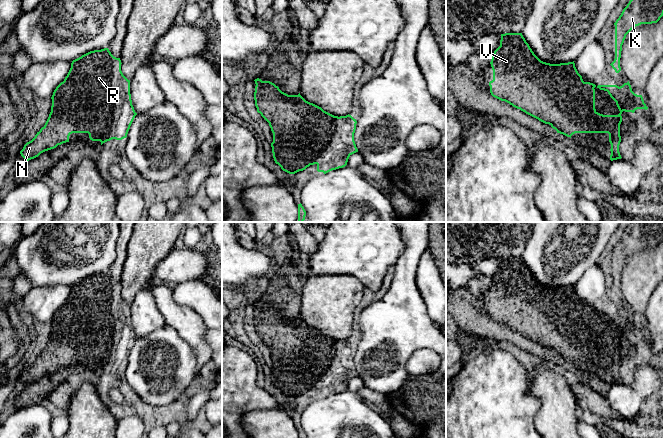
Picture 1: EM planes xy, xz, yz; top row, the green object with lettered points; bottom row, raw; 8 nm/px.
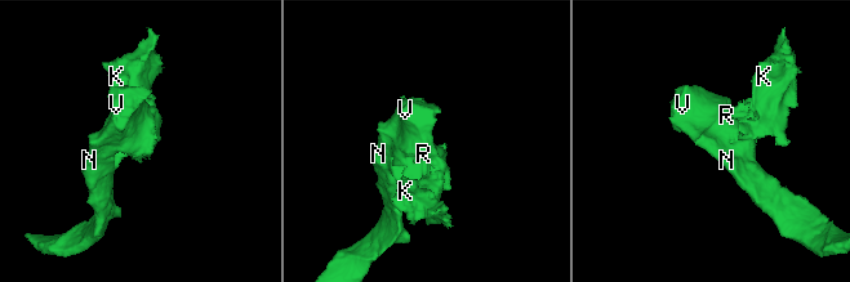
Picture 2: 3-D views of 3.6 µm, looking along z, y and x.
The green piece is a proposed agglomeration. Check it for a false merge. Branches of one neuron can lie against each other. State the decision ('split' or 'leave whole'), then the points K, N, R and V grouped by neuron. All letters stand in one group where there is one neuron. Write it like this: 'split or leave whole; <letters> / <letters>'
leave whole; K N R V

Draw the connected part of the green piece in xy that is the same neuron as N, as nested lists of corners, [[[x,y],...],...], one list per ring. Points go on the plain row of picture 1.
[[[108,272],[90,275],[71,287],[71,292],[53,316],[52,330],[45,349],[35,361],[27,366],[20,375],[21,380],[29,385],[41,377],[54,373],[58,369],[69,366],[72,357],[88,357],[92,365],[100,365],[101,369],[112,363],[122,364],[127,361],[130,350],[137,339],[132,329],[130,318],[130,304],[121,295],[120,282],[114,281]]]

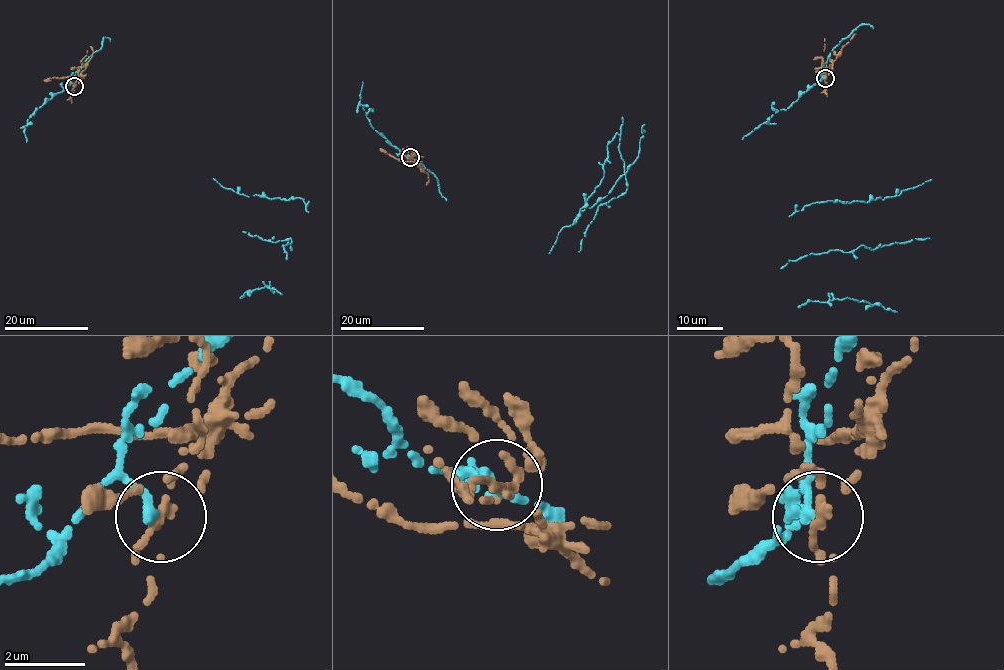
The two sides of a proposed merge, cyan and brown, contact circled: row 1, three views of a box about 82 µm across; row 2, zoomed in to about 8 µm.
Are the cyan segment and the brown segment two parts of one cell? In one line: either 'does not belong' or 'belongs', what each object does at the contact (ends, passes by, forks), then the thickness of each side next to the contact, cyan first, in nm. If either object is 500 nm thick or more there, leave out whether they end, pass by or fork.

-----

## [WHAT YOU ARE ASKED TO DO]
A complete answer gives every line of the data that includes "contact".

## [SOLUTION TO THE EXERCISE]
The two sides of a proposed merge, cyan and brown, contact circled: row 1, three views of a box about 82 µm across; row 2, zoomed in to about 8 µm.
Are the cyan segment and the brown segment two parts of one cell? In one line: either 'does not belong' or 'belongs', what each object does at the contact (ends, passes by, forks), then the thickness of each side next to the contact, cyan first, in nm. If either object is 500 nm thick or more there, leave out whether they end, pass by or fork.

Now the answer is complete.